== Dataset excerpts ==
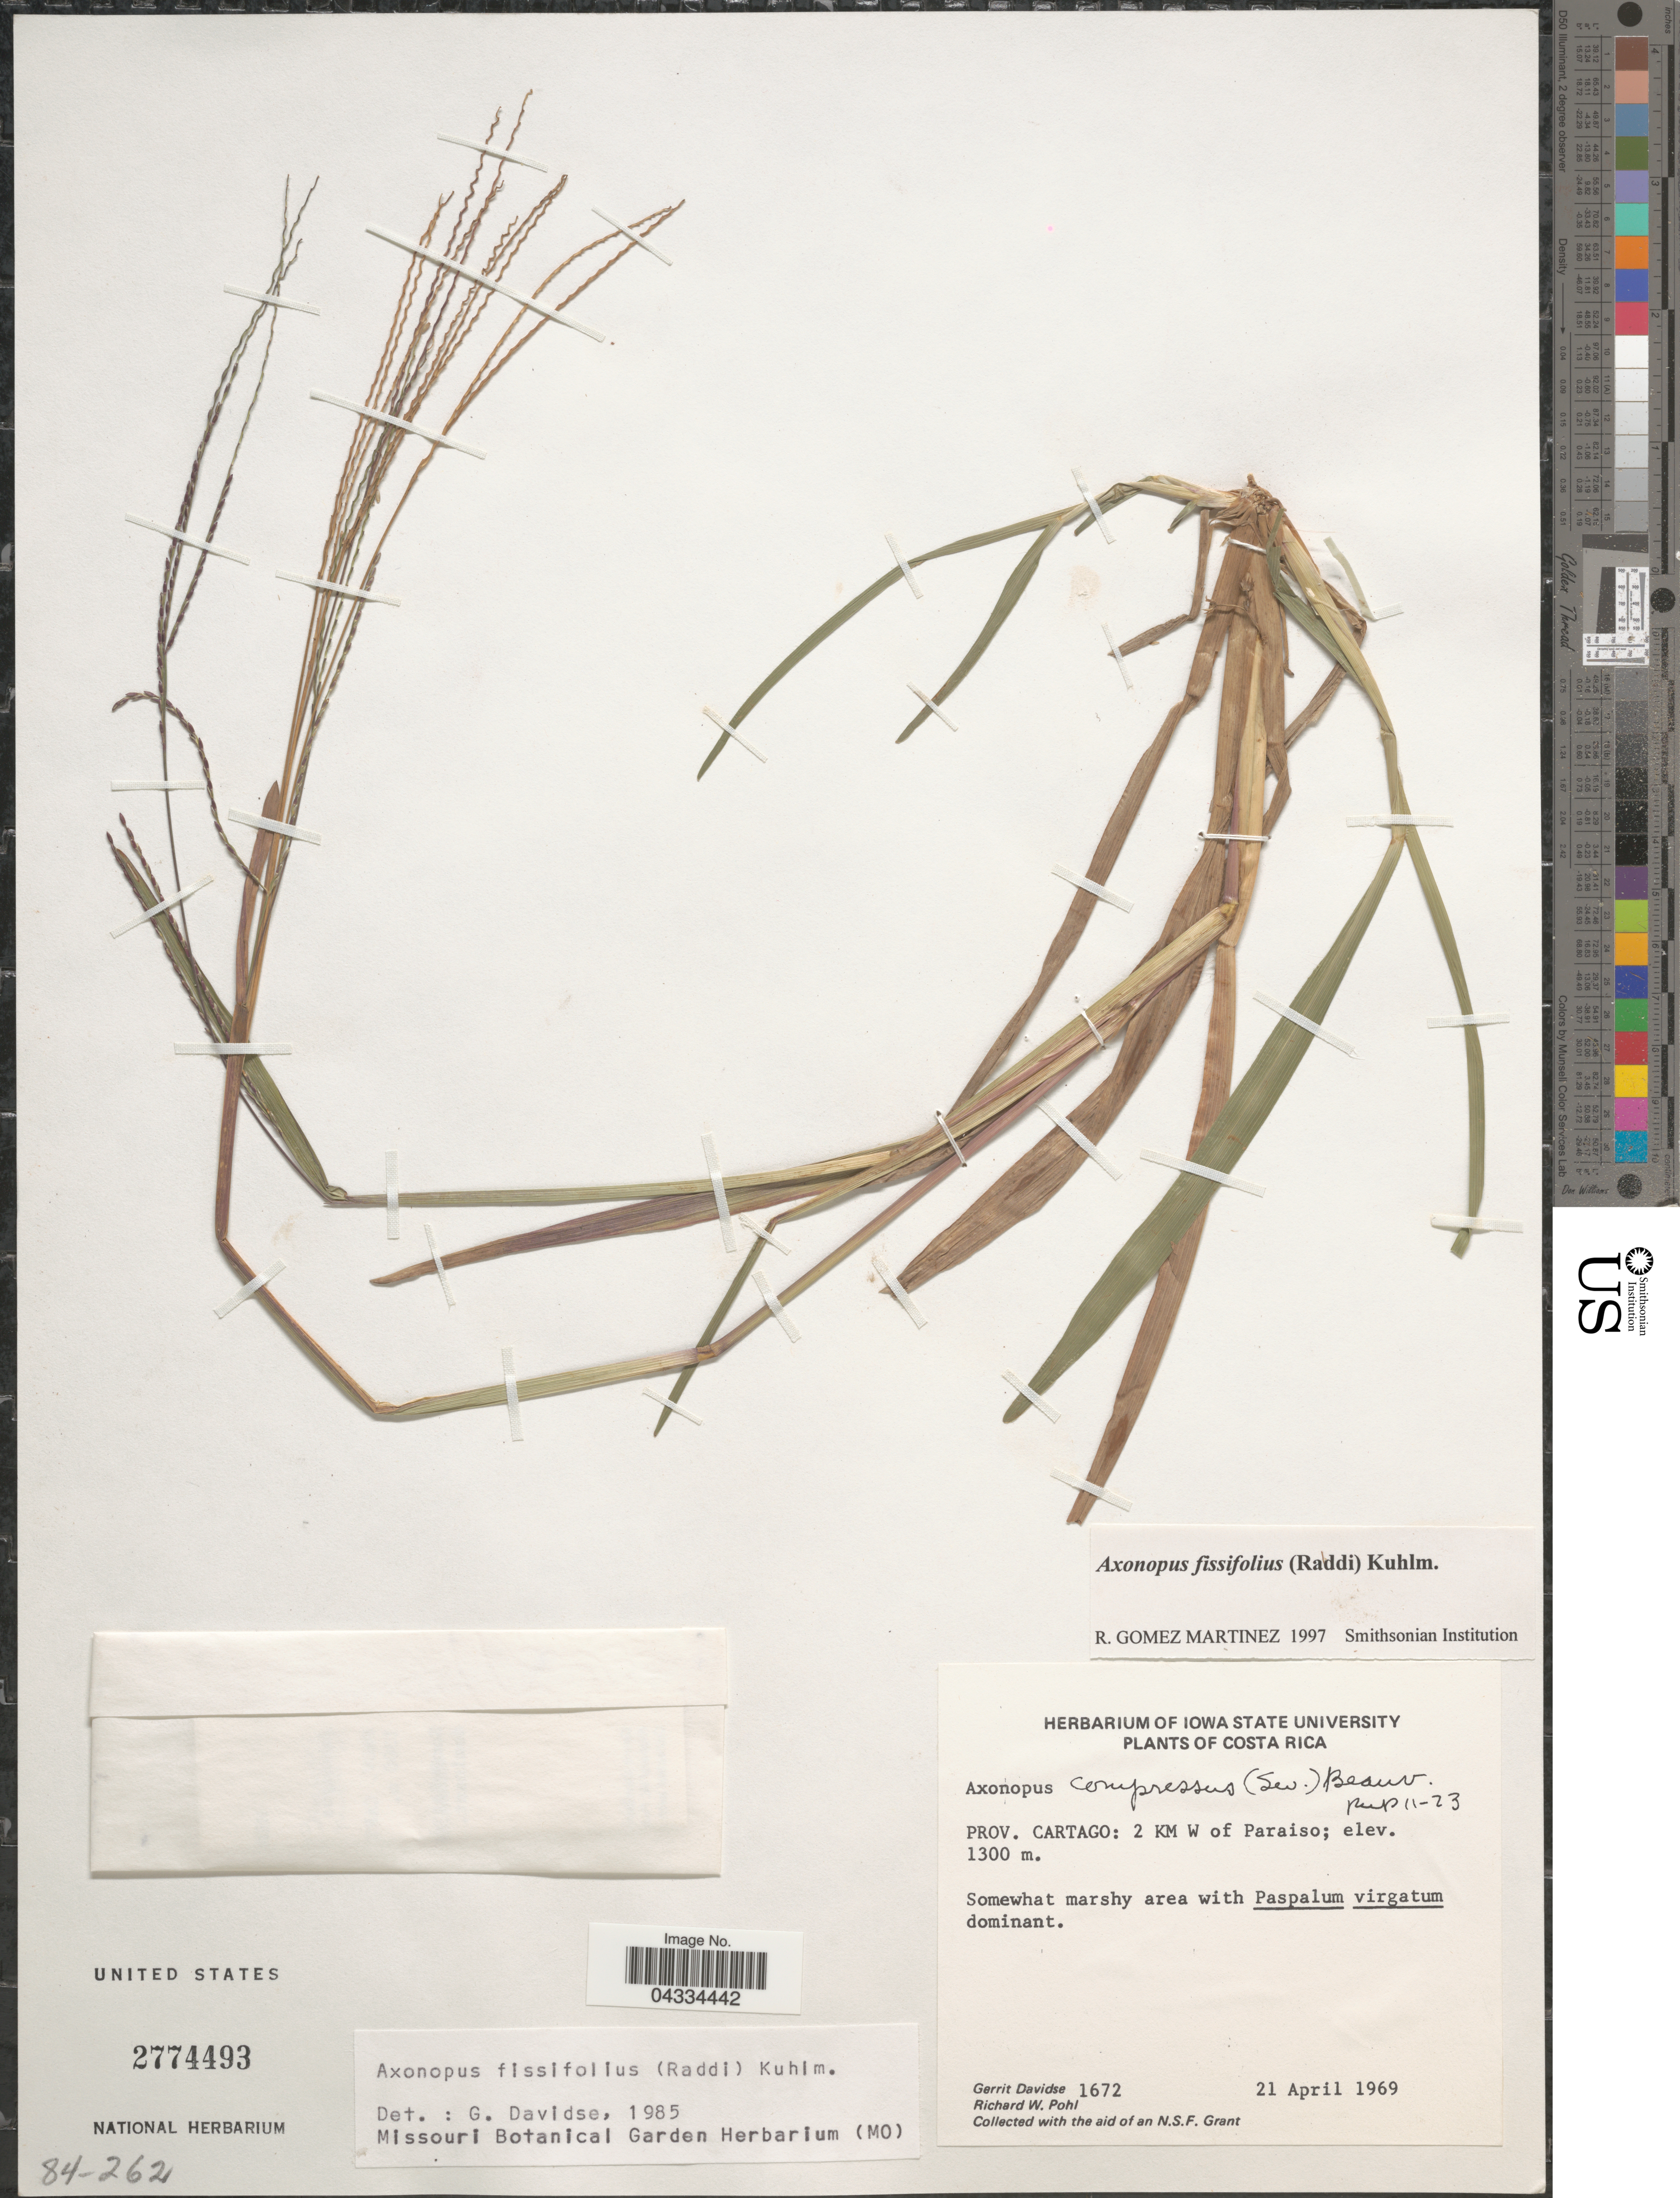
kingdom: Plantae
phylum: Tracheophyta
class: Liliopsida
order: Poales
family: Poaceae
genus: Axonopus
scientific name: Axonopus fissifolius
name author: (Raddi) Kuhlm.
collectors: G. Davidse & R. W. Pohl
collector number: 1672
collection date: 1969-04-21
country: Costa Rica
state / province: Cartago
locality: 2 KM W of Paraiso.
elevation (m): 1300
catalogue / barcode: US 2774493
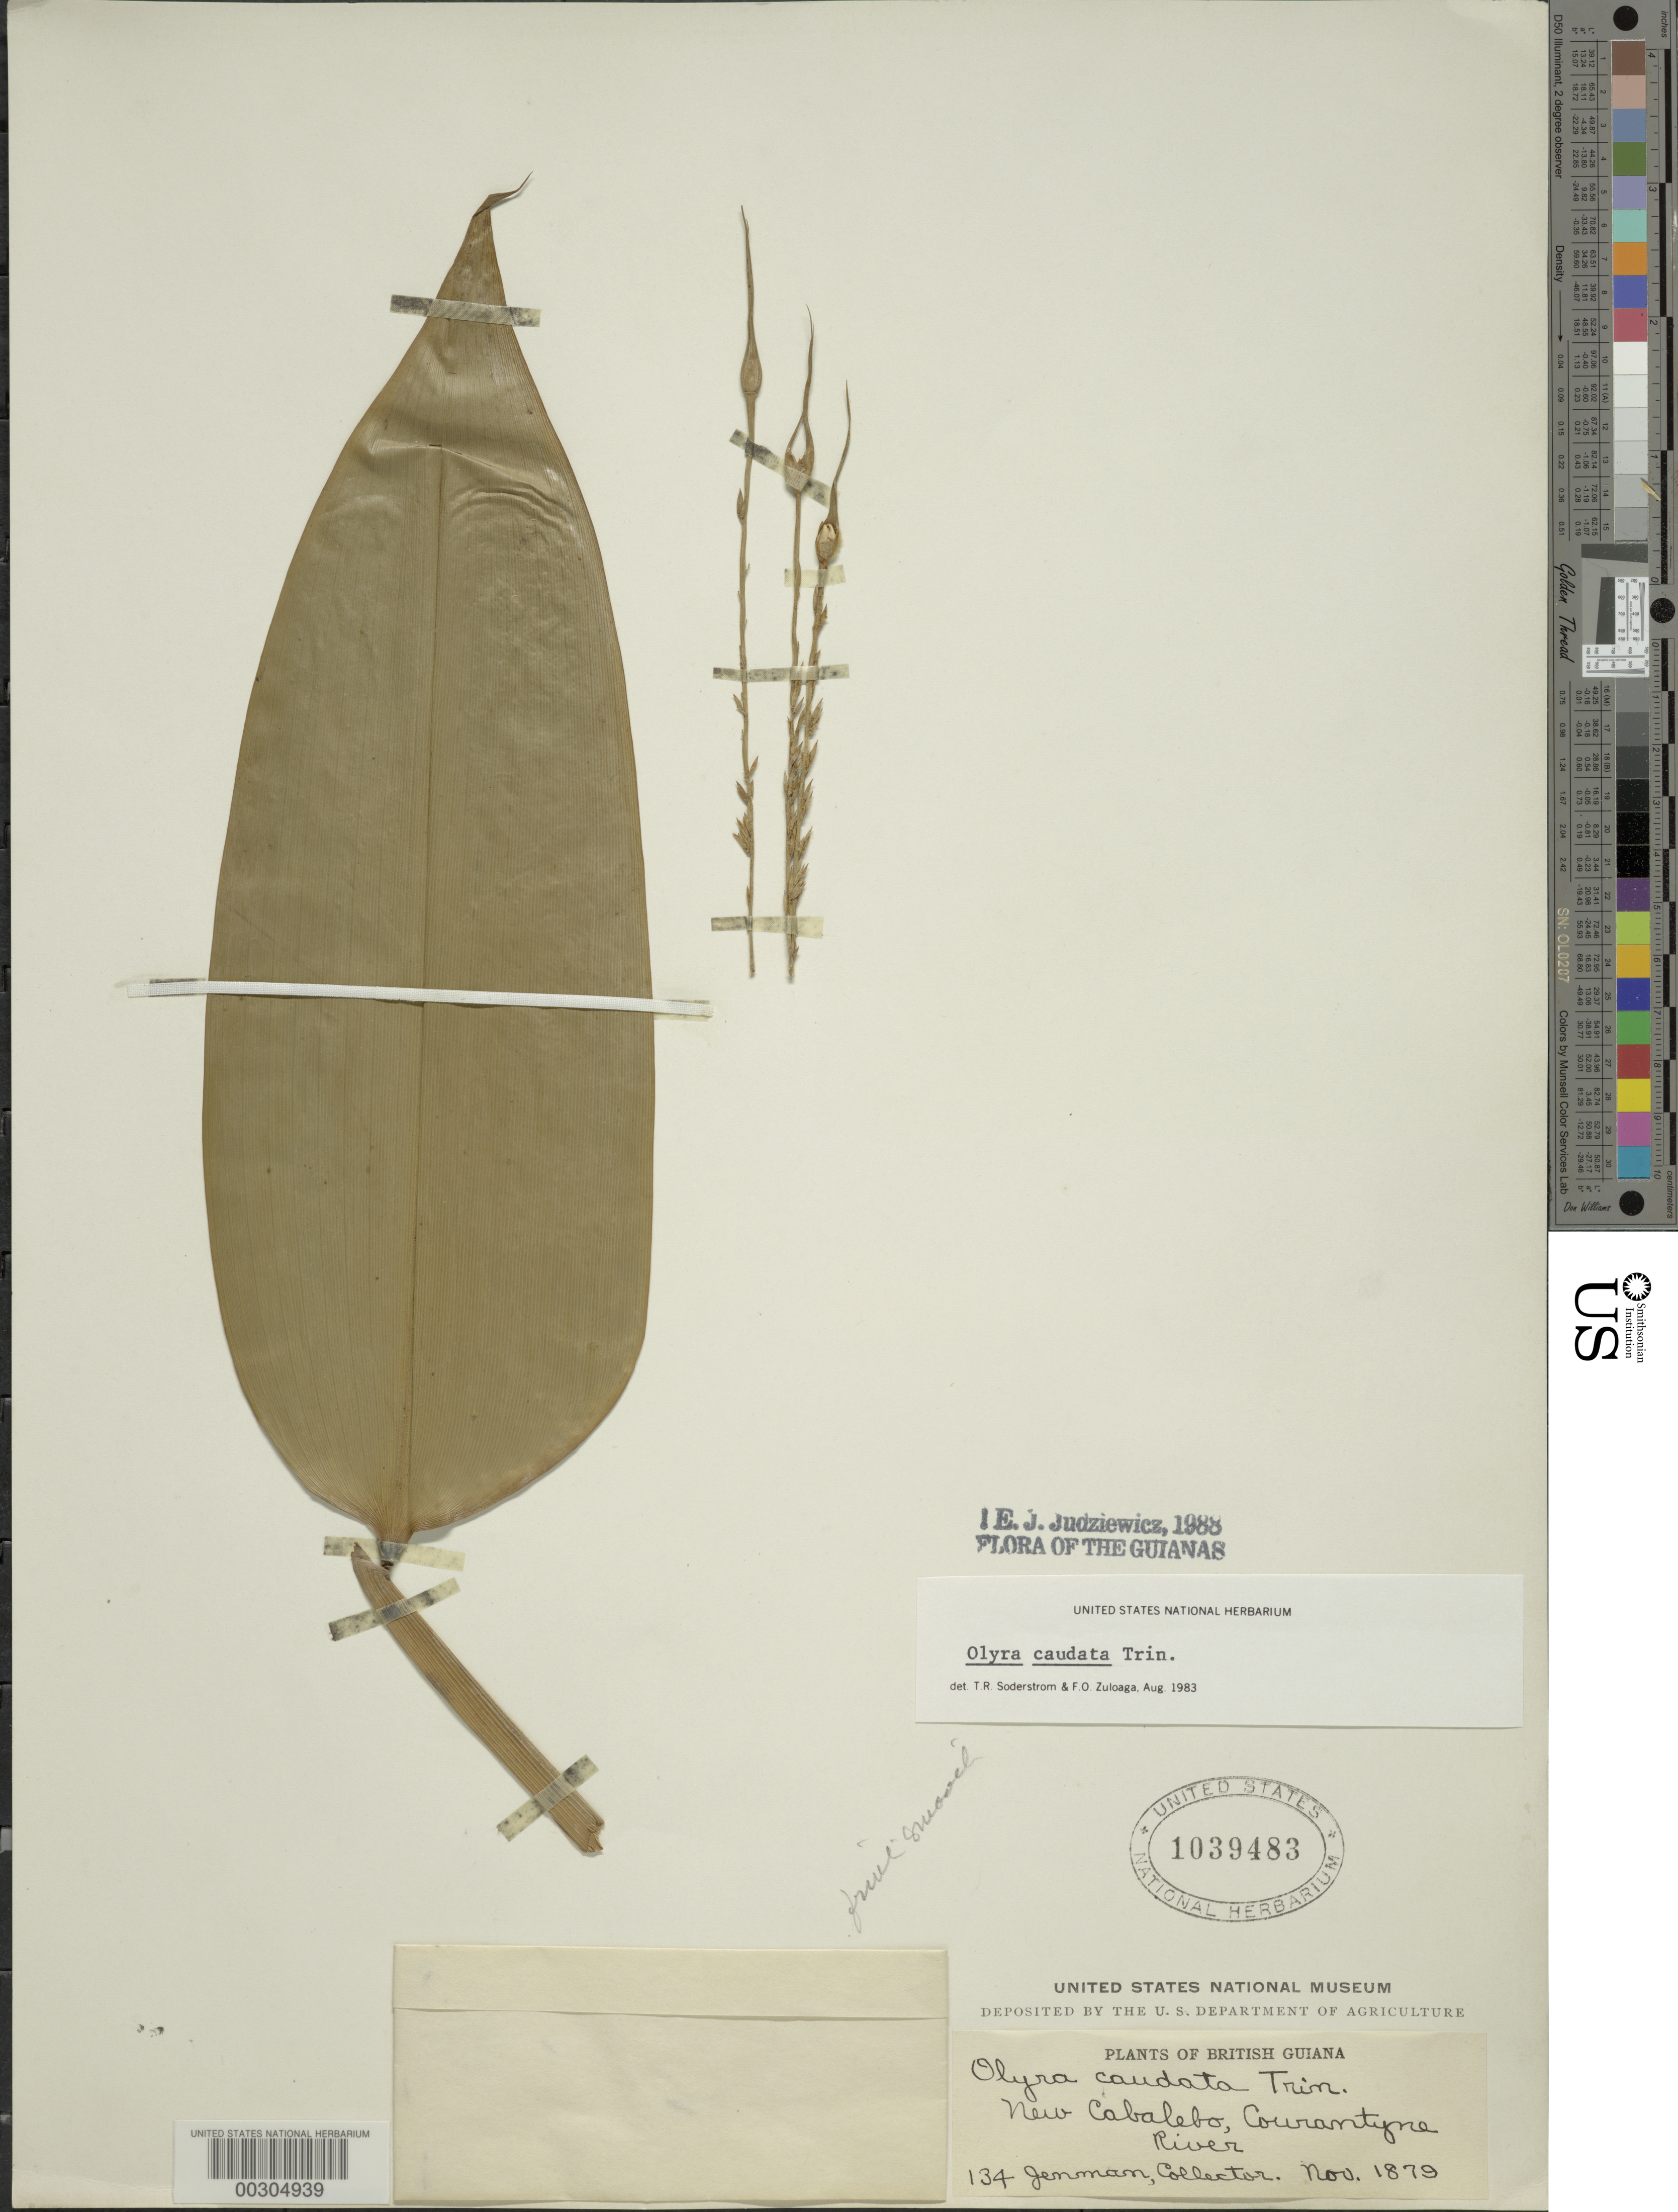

== Aim ==
Recast every line of the listing as a JSON list of strings, one string per line and no blank lines. Leave the pictures out.

== Solved exercise ==
[
  "kingdom: Plantae",
  "phylum: Tracheophyta",
  "class: Liliopsida",
  "order: Poales",
  "family: Poaceae",
  "genus: Axonopus",
  "scientific name: Axonopus fissifolius",
  "name author: (Raddi) Kuhlm.",
  "collectors: G. Davidse & R. W. Pohl",
  "collector number: 1672",
  "collection date: 1969-04-21",
  "country: Costa Rica",
  "state / province: Cartago",
  "locality: 2 KM W of Paraiso.",
  "elevation (m): 1300",
  "catalogue / barcode: US 2774493"
]